- EXERCISE DIRECTIONS:
Below are the records. Gather each line that holds "Later".

#####

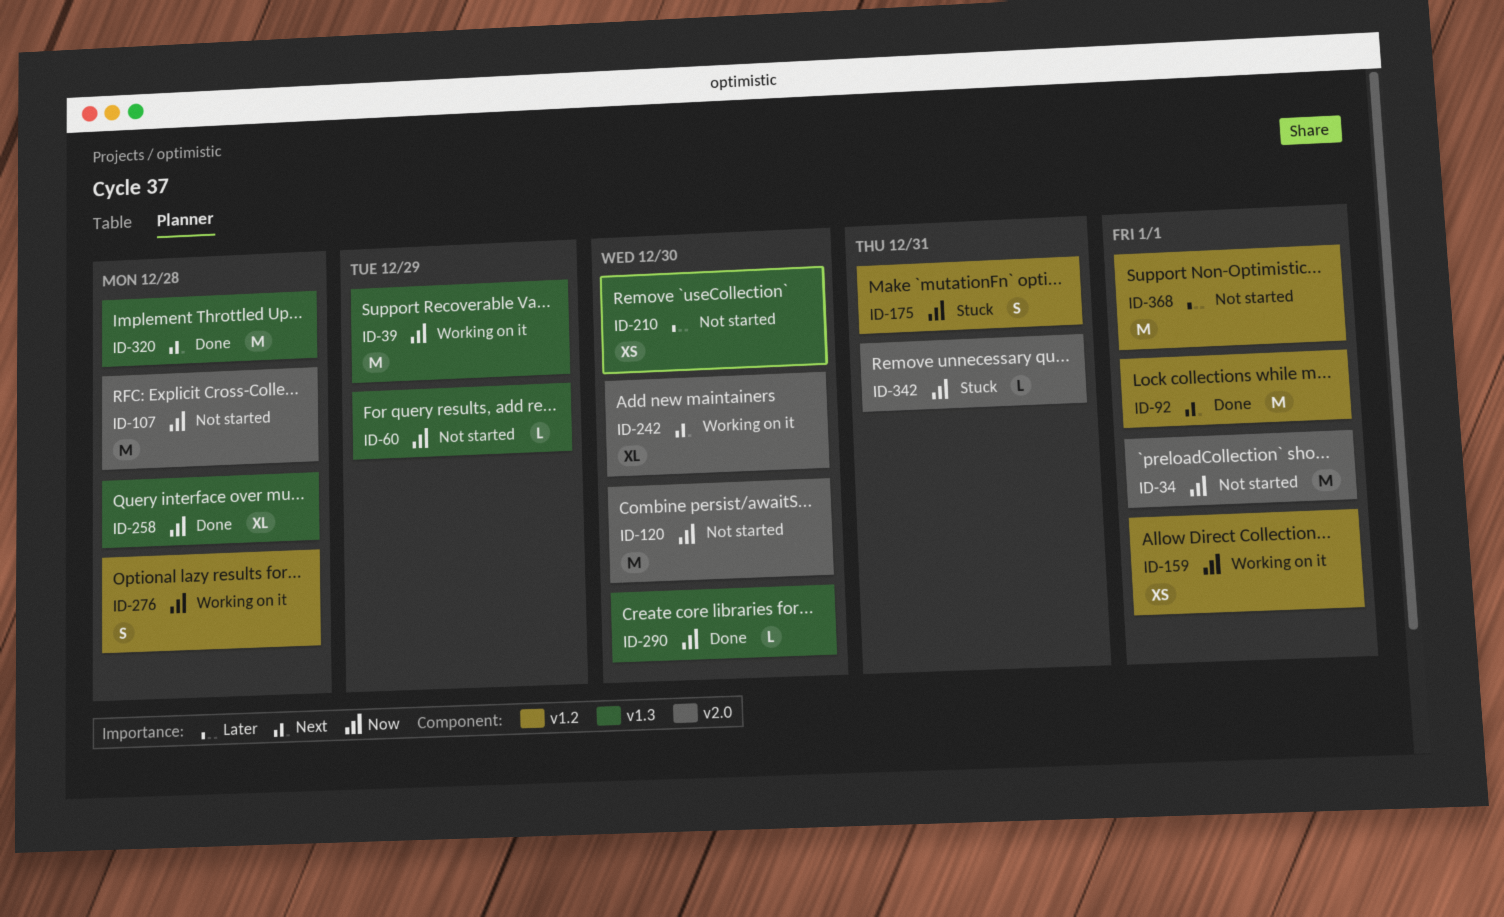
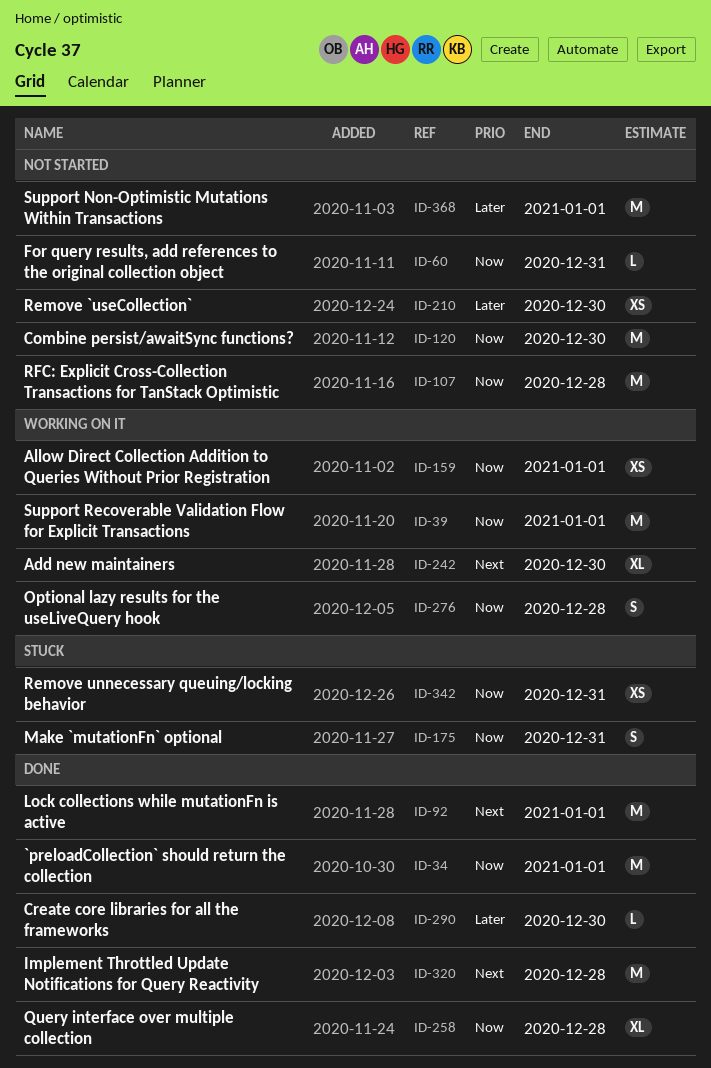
ID-34, status: Not started -> Done
ID-39, due: Dec 29 -> Jan 1
ID-60, due: Dec 29 -> Dec 31
ID-290, priority: Now -> Later
ID-342, estimate: L -> XS

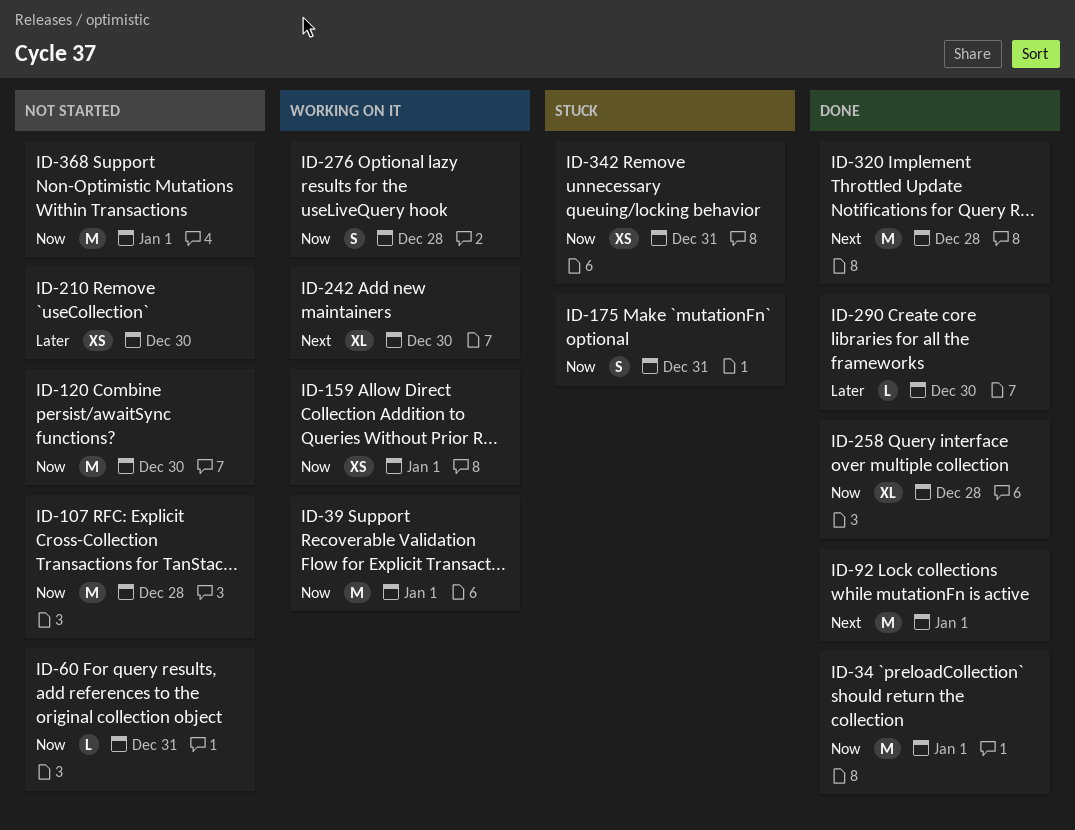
ID-368, priority: Later -> Now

#####

- EXERCISE RESPONSE:
ID-290, priority: Now -> Later
ID-368, priority: Later -> Now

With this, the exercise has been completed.